O orador começou por destacar a publicação do documento pontifício no Ano da Misericórdia, uma coincidência que revela que “o Papa Francisco está mais preocupado com as pessoas do que com a doutrina”. Trata-se de “um texto, uma meditação afetiva”, que “consegue dialogar com o mundo todo” e “está mais preocupado em escutar do que dar conselhos”, como aconteceu com o Sínodo sobre a Família, também ele “um processo de escuta”, disse.


“A Alegria do Amor” é “um texto sobre a “família no tempo presente” e evidencia “um olhar benevolente do Papa”. Ainda que “não tenha uma visão otimista do mundo atual”, o “olhar do Papa visa o ser humano”, como “aconteceu com o samaritano, que é levantado do chão”.


Na sua exposição, de quase uma hora, o cónego Jorge Cunha sublinhou os aspetos essenciais daquela exortação  apostólica que deve ser lida e interpretada como “uma pastoral de vida”, no respeito pela “construção gradual da família” , em que todos têm lugar, e em que "a Igreja é chamada", acima de tudo, a “motivar as consciências e não a substituí-las”.

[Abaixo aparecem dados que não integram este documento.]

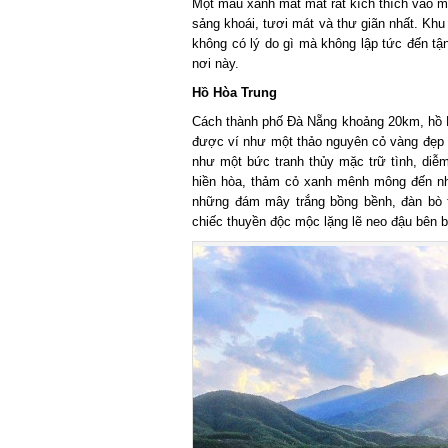
Một màu xanh mát mắt rất kích thích vào m
sảng khoái, tươi mát và thư giãn nhất. Khu 
không có lý do gì mà không lập tức đến tậ
nơi này.
Hồ Hòa Trung
Cách thành phố Đà Nẵng khoảng 20km, hồ H
được ví như một thảo nguyên cỏ vàng đẹp n
như một bức tranh thủy mặc trữ tình, diễm
hiền hòa, thảm cỏ xanh mênh mông đến nhữn
những đám mây trắng bồng bềnh, đàn bò t
chiếc thuyền độc mộc lặng lẽ neo đậu bên bờ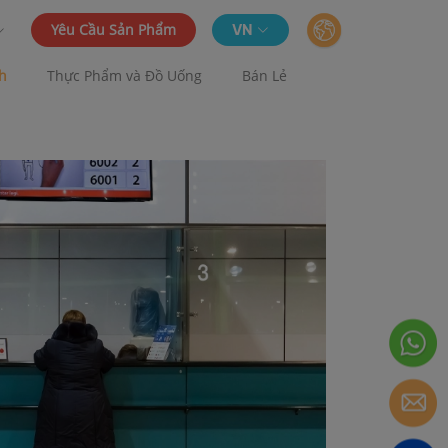
Yêu Cầu Sản Phẩm
VN
ch
Thực Phẩm và Đồ Uống
Bán Lẻ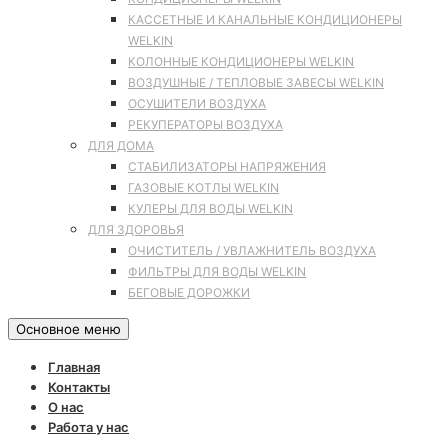
КАССЕТНЫЕ И КАНАЛЬНЫЕ КОНДИЦИОНЕРЫ
WELKIN
КОЛОННЫЕ КОНДИЦИОНЕРЫ WELKIN
ВОЗДУШНЫЕ / ТЕПЛОВЫЕ ЗАВЕСЫ WELKIN
ОСУШИТЕЛИ ВОЗДУХА
РЕКУПЕРАТОРЫ ВОЗДУХА
ДЛЯ ДОМА
СТАБИЛИЗАТОРЫ НАПРЯЖЕНИЯ
ГАЗОВЫЕ КОТЛЫ WELKIN
КУЛЕРЫ ДЛЯ ВОДЫ WELKIN
ДЛЯ ЗДОРОВЬЯ
ОЧИСТИТЕЛЬ / УВЛАЖНИТЕЛЬ ВОЗДУХА
ФИЛЬТРЫ ДЛЯ ВОДЫ WELKIN
БЕГОВЫЕ ДОРОЖКИ
Основное меню
Главная
Контакты
О нас
Работа у нас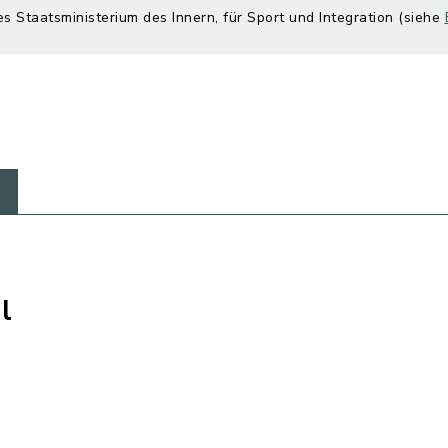
es Staatsministerium des Innern, für Sport und Integration (siehe
l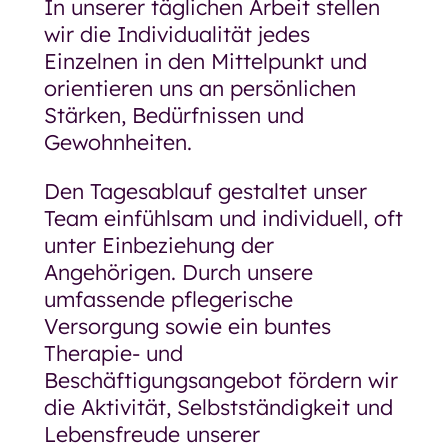
In unserer täglichen Arbeit stellen
wir die Individualität jedes
Einzelnen in den Mittelpunkt und
orientieren uns an persönlichen
Stärken, Bedürfnissen und
Gewohnheiten.
Den Tagesablauf gestaltet unser
Team einfühlsam und individuell, oft
unter Einbeziehung der
Angehörigen. Durch unsere
umfassende pflegerische
Versorgung sowie ein buntes
Therapie- und
Beschäftigungsangebot fördern wir
die Aktivität, Selbstständigkeit und
Lebensfreude unserer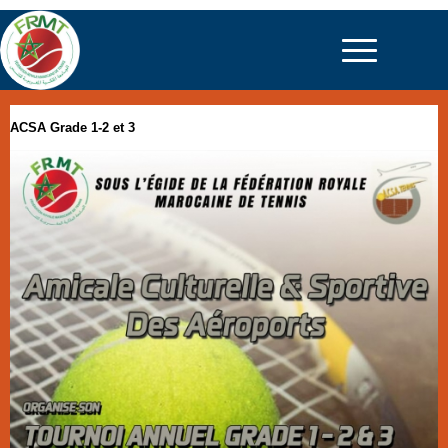
ACSA Grade 1-2 et 3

“A Igreja não quer controlar, mas motivar”, isto é, ajudar a “criar uma atitude que faça agir e capacitar o ser humano para viver ao modo de Cristo”. Por exemplo, no capitulo do matrimónio, o importante “não é formar os casais, mas é principalmente criar nas pessoas uma atitude para agir, sem paternalismos”, alertou.


A exortação, por outro lado, “não traz respostas para problemas concretos, como a fecundidade” e, no entanto, sublinha a necessidade de uma “paternidade responsável”, a par da “espiritualidade familiar” e do “sacramento matrimonial” que devem ser vivenciados permanentemente, num mundo que é tudo e o seu contrário, caraterizado pelo “egoísmo, pela cultura liberal e sem laços de relação”. Neste particular, a exortação dedica um capítulo sobre a “caridade”, porque “o ser humano plenamente humano não pode viver sem caridade. Ainda que não nos esgotemos na relação (com os outros e com Deus), esta é essencial à pessoa”, referiu o orador.


No tocante ao tema sempre recorrente dos “recasados” e “divorciados”, o cónego Jorge Cunha falou da “lógica da inclusão” expressa na “Alegria do Amor”. Assim, “estas pessoas fazem parte da Igreja, não estão excomungadas, não estão em pecado ou em adultério (como se dizia no passado), e não devem ser tratadas como tal”, pelo que se exige “muita atenção e respeito”.  Portanto, “poderão ser integradas na vida sacramental”, uma tarefa que “é preciso agora regulamentar” e que incumbe às dioceses.


Para além da exortação apostólica do Papa Francisco, o cónego Jorge Cunha falou também do problema da “eutanásia”, em discussão na sociedade portuguesa. Centrou a sua reflexão em dois pontos: “quais as razões que levam os nossos contemporâneos a pedirem a antecipação da morte?”; e “como podem os cristãos, os que têm fé, conviver com a lei da eutanásia?”